*** Opening Supplied information ***

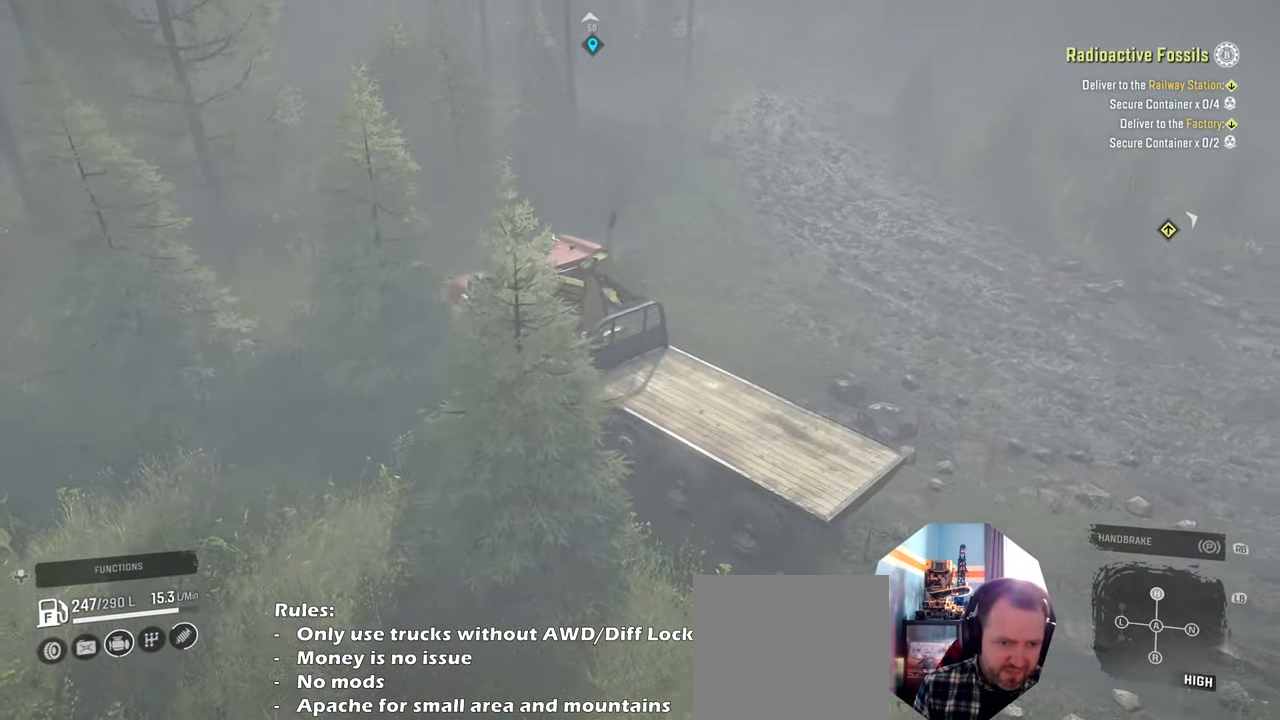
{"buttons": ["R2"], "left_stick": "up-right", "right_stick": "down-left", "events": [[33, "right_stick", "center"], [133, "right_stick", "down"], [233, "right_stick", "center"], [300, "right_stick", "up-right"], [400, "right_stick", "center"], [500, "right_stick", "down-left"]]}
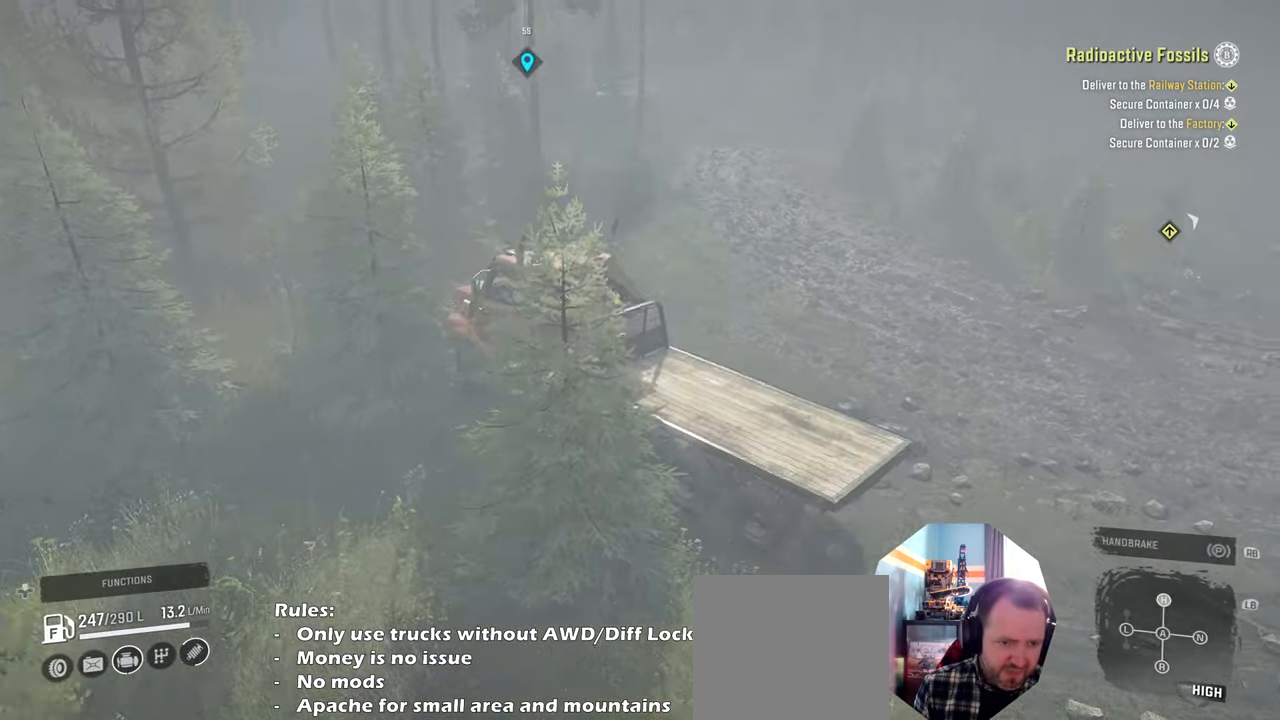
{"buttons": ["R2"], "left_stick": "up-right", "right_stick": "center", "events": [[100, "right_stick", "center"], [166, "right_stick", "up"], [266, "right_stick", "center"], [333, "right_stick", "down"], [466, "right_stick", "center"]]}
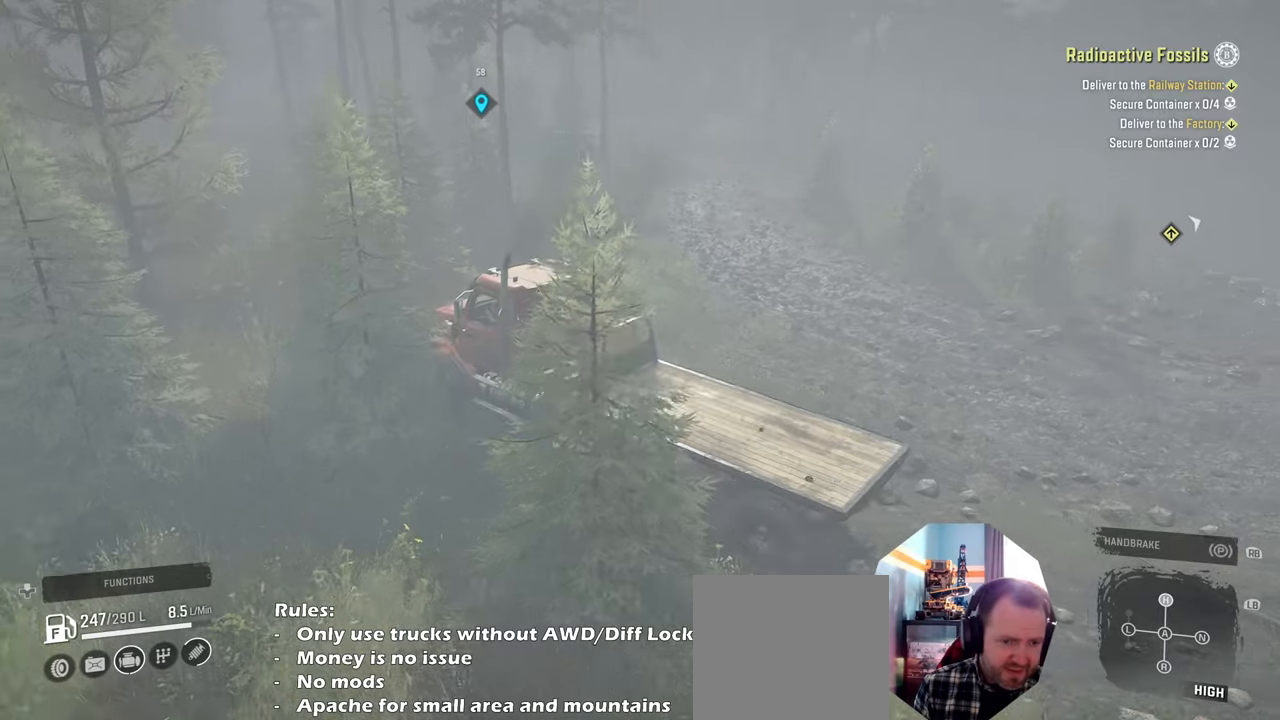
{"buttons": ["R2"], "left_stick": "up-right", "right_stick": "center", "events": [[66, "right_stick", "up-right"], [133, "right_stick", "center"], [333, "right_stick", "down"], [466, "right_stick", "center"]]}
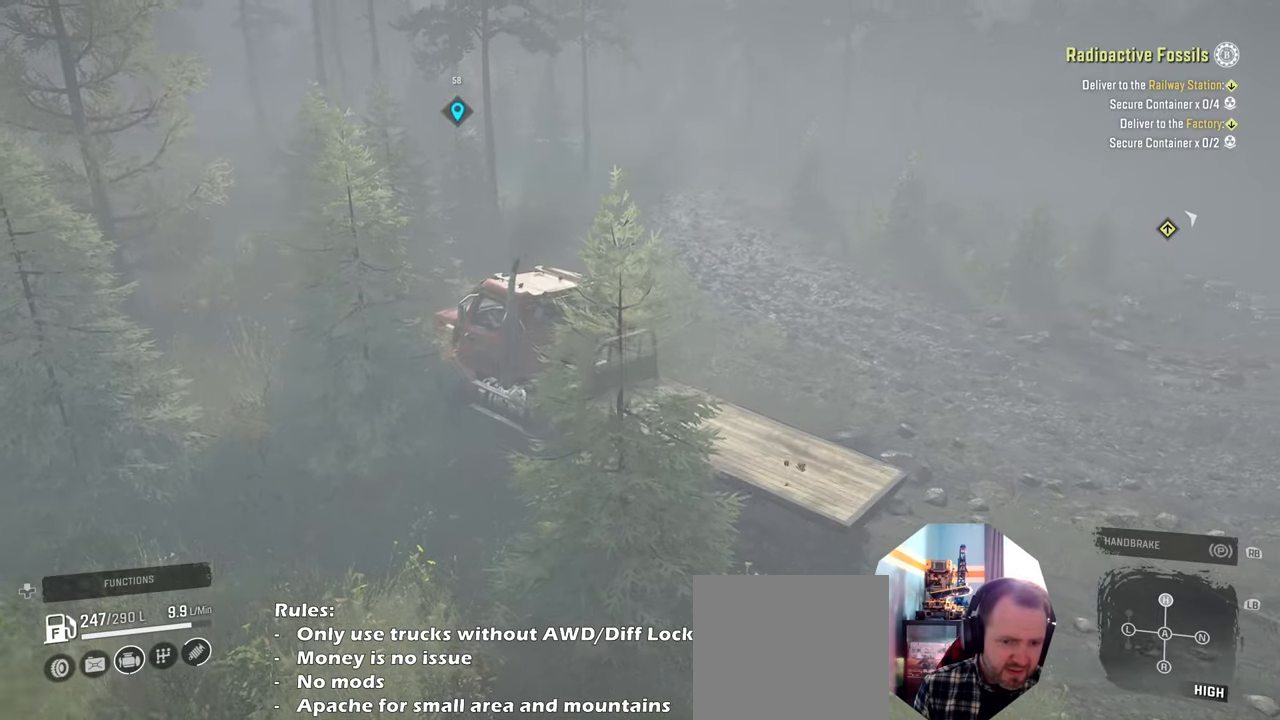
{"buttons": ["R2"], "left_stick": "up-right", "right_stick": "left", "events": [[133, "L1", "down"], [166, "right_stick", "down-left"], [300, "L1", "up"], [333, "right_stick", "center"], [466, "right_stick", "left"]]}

*** Closing Supplied information ***

» Exercise aim: Copy every line of the data word for word, omitting the images.

» Solution to the exercise:
{"buttons": ["R2"], "left_stick": "up-right", "right_stick": "down-left", "events": [[33, "right_stick", "center"], [133, "right_stick", "down"], [233, "right_stick", "center"], [300, "right_stick", "up-right"], [400, "right_stick", "center"], [500, "right_stick", "down-left"]]}
{"buttons": ["R2"], "left_stick": "up-right", "right_stick": "center", "events": [[100, "right_stick", "center"], [166, "right_stick", "up"], [266, "right_stick", "center"], [333, "right_stick", "down"], [466, "right_stick", "center"]]}
{"buttons": ["R2"], "left_stick": "up-right", "right_stick": "center", "events": [[66, "right_stick", "up-right"], [133, "right_stick", "center"], [333, "right_stick", "down"], [466, "right_stick", "center"]]}
{"buttons": ["R2"], "left_stick": "up-right", "right_stick": "left", "events": [[133, "L1", "down"], [166, "right_stick", "down-left"], [300, "L1", "up"], [333, "right_stick", "center"], [466, "right_stick", "left"]]}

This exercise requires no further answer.